Закрыв окно, она села на старый диван, губы ее вдруг затряслись, и по морщинистой щеке пробежала слеза.
Вся ее жизнь, такая неожиданно длинная, прошла в этом доме, в этой комнате, где она родилась и в которой теперь сидела старухой, безутешно рыдая.
Давно минули те времена, когда старый дом, был частью огромной усадьбы, принадлежавшей некогда знатному роду - Буланиным.
Давно канули в историю, красочные балы, приемы, французы -гувернеры, лихие кавалергарды на лоснящихся лошадях и дамы в шикарных туалетах, открывающие им свои объятья. Исчезла страна " Евгения Онегина" и " Мертвых душ", где белые дома с колоннами, в тенистой чаще лип, с сонными прудами и белыми силуэтами лебедей.

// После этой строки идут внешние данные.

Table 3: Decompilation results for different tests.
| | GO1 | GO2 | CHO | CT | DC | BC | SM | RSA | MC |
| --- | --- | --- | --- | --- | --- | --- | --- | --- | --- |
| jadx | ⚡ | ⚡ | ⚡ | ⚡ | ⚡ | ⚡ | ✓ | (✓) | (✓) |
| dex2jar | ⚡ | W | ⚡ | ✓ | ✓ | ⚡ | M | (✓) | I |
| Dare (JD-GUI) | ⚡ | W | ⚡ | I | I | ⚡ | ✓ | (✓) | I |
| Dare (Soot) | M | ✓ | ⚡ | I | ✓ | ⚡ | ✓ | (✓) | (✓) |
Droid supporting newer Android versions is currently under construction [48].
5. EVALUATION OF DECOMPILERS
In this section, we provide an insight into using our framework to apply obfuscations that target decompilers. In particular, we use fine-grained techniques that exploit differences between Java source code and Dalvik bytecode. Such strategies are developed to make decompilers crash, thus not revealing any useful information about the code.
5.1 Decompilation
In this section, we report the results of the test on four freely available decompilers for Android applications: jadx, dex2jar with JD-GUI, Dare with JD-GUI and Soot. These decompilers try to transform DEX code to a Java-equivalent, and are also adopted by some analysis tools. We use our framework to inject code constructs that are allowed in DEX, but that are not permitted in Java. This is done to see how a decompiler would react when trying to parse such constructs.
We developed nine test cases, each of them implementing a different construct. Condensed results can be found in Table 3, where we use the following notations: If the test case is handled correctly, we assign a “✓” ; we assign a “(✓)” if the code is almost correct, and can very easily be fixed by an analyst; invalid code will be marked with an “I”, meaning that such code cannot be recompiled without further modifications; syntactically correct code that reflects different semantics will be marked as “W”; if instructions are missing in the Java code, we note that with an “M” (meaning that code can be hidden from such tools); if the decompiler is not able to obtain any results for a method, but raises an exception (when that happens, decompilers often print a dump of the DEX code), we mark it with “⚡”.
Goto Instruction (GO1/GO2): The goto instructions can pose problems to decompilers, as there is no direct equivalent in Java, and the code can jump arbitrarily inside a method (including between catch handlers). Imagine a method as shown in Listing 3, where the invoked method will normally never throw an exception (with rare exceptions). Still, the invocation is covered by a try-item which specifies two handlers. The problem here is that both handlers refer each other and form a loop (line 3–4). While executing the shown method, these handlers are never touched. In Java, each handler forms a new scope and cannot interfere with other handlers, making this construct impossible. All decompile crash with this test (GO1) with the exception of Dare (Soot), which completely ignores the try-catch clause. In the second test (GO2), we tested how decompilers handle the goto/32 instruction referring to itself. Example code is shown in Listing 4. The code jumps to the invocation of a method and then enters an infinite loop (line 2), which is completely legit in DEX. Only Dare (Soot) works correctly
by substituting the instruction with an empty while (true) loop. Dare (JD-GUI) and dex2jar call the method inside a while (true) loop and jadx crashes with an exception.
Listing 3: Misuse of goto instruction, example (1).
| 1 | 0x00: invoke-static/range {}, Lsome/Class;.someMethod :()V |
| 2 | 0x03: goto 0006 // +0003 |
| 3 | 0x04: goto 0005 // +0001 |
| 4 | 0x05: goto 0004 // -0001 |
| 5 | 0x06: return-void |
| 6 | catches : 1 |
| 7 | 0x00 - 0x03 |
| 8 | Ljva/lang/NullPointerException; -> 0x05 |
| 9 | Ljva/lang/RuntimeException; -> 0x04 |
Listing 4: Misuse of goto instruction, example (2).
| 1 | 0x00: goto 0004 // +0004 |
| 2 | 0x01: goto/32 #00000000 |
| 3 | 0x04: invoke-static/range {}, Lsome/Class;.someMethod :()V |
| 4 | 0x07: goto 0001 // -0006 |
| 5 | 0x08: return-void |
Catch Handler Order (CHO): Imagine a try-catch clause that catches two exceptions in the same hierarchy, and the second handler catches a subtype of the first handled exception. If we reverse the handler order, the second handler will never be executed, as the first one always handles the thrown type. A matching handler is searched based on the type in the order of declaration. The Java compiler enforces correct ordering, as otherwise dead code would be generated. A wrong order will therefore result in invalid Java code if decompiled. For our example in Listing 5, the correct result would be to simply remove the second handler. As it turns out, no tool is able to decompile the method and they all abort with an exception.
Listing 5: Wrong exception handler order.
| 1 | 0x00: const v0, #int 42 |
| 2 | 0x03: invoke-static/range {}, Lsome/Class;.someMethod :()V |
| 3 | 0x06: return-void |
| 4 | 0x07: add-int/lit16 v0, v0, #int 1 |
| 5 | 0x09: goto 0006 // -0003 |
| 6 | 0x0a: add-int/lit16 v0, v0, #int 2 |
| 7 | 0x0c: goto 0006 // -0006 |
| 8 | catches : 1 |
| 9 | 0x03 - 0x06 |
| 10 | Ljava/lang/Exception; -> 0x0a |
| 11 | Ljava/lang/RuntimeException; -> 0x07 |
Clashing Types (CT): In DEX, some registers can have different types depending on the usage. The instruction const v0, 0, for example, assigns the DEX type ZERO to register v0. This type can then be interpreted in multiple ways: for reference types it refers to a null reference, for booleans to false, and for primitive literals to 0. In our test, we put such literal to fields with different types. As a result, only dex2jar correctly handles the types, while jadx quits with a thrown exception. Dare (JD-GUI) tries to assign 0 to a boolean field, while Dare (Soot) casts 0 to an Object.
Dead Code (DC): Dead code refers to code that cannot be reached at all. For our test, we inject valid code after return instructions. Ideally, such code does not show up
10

Все это вмиг разбилось, разлетаясь по миру, поддетое и подгоняемое красным большевитским штыком, сохранившись лишь в байках пересказываемых мамками своим чадам.
Правда остался в Успенском еще один человек, хранящий в себе память о минувшем, и память эта всю жизнь преследовала ее страшным кошмаром и тоской по навек потерянной семье.
***
Анна Петровна, появилась на свет в 1910 году в семье потомственного русского дворянина Петра Андреевича Буланова. Аннушка, как звали ее домашние, была третьим и самым младшим ребенком в семье. Даже сейчас в свои без малого сто лет она прекрасно помнила благородное лицо своего отца, его пышные усы и военную выправку. Помнила она черные живые глаза матушки, ее смуглое, приятное лицо и нежную улыбку. Матушка Мария Ивановна умерла, когда Аннушке было четыре года, оставив ее на попечение отца, тетушки по материнской линии и двух старших сестер Лизы и Натальи. Помнила, как сестры и тетушка баловали ее сверх меры, одаривая красивыми нарядами, всегда прощая детские проказы и смеялись ее шалостям. Помнила выезды, когда сидя в коляске она любовалась Петербургом. Помнила даже, что на ней была тогда шляпка украшенная васильками, перевязанная широкой лентой. Помнила, как один раз возвратясь домой, она нашла там чужих людей, которые сказали отцу, что надо опечатать все имение и срочно уезжать. Как в страшной давке из людей, отец упал, выпустив руку Аннушки, а толпа, подхватив хрупкого ребенка, оттеснила ее далеко в сторону. Как страшно кричала и плакала она, слыша гудки отъезжающего паровоза.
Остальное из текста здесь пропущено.